Pour cela, nous avons établi une série de recommandations, à trois échelles :

au niveau individuel,

au niveau des achats des collectivités et des entreprises,

au niveau du secteur numérique dans son ensemble.

The Good : Vous proposez notamment la mise en place d’une “Convention d’Engagement Volontaire” (CEV) : que recouvre ce terme ?

Didier Carré : Les CEV sont des concepts assez anciens : j’ai par exemple participé à celle qui a été signée en 2009, pour le secteur routier, entre des syndicats professionnels, le Ministère de l’écologie, du développement durable et de l’énergie et l’Assemblée des départements de France. 

Elles partent d’un constat : sur des problématiques aussi complexes que l’environnement, on est vite dépassé, car il y a tellement de critères et de paramètres… Le risque, c’est de se retrouver paralysés face aux enjeux. Pour aller plus loin et avancer, il faut donc faire le tri, sélectionner certains critères et en faire des boussoles, puis, quelques années après, on peut se repencher dessus et élargir le champ d’action.

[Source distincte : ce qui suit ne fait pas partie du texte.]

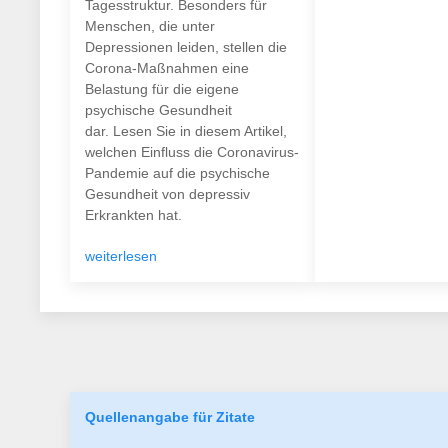
Tagesstruktur. Besonders für
Menschen, die unter
Depressionen leiden, stellen die
Corona-Maßnahmen eine
Belastung für die eigene
psychische Gesundheit
dar. Lesen Sie in diesem Artikel,
welchen Einfluss die Coronavirus-
Pandemie auf die psychische
Gesundheit von depressiv
Erkrankten hat.
weiterlesen
Quellenangabe für Zitate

En 2009, les syndicats professionnels ont signé des engagements chiffrés autour de quatre indicateurs : la réduction des émissions de gaz à effet de serre, la réduction de la consommation d’énergie, le recyclage et l’approvisionnement local. En parallèle, un institut a été créé pour établir les directives et partager les bonnes pratiques aux donneurs d’ordre. Un système d’homologation des différentes techniques de construction a été mis en place pour accélérer les innovations et faire en sorte qu’elles soient plus rapidement adoptées. Un outil d’évaluation des critères environnementaux a également permis d’évaluer l’impact des différentes techniques et de les comparer. Et pour les sujets qui ne peuvent pas être mesurés, comme la biodiversité, un prix a été créé afin d’encourager les bonnes pratiques. 

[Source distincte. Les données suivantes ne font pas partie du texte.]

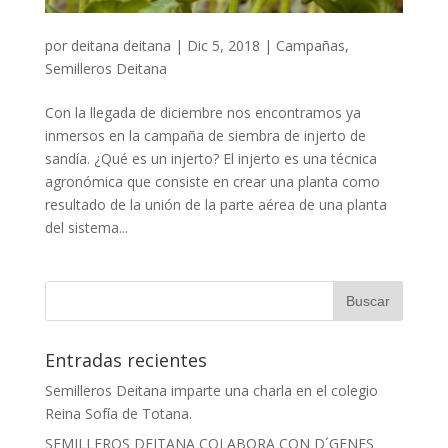
por
deitana deitana
|
Dic 5, 2018
|
Campañas
,
Semilleros Deitana
Con la llegada de diciembre nos encontramos ya
inmersos en la campaña de siembra de injerto de
sandía. ¿Qué es un injerto? El injerto es una técnica
agronómica que consiste en crear una planta como
resultado de la unión de la parte aérea de una planta
del sistema...
Entradas recientes
Semilleros Deitana imparte una charla en el colegio
Reina Sofía de Totana.
SEMILLEROS DEITANA COLABORA CON D´GENES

Une CEV, c’est donc un peu tout ça : des critères, des objectifs, des moyens de mesurer et du partage de bonnes pratiques, pour valoriser les bonnes expériences. 

The Good : Concrètement, qui pourrait participer à cette convention ? 

Isabelle Albert : La signature se ferait sur une base totalement volontaire, de la part des différents acteurs du numérique, quelle que soit leur taille, de l’agence de développement à la direction achat d’un groupe du CAC40. Chacun pourra avoir un ensemble de critères et d’objectifs concrets, comme par exemple ceux d’acheter davantage de matériel reconditionné ou d’allonger le cycle de vie de son matériel. 

Nous voulons commencer par un noyau dur, avec aussi bien des associations de professionnels du numérique, des associations militantes, des instituts de recherche, l’ADEME… Nous nous sommes déjà rapprochés d’un certain nombre d’acteurs. Aujourd’hui, l’approche est encore soit très militante, soit très corporate : on a besoin de rapprocher les deux univers, dans une démarche constructive.

The Good : Pouvez-vous nous donner une idée des différents critères retenus ?

Isabelle Albert : Nous proposons dix engagements, déclinés chacun en trois ou quatre sous-items, avec des Kpis, en lien avec les Objectifs de Développement Durable de l’ONU. 

Parmi eux, il y a la sécurité numérique, l’éco-conception, l’allongement de la durée de vie des terminaux, la problématique des achats responsables, l’optimisation énergétique, la diversité (pas seulement homme/femme), l’accessibilité et la lutte contre l’illectronisme numérique, l’ouverture de l’accès aux données, l’innovation “tech for good”… Le tout dans le cadre classique de la RSE, avec l’intégration des parties prenantes et une démarche d’amélioration continue.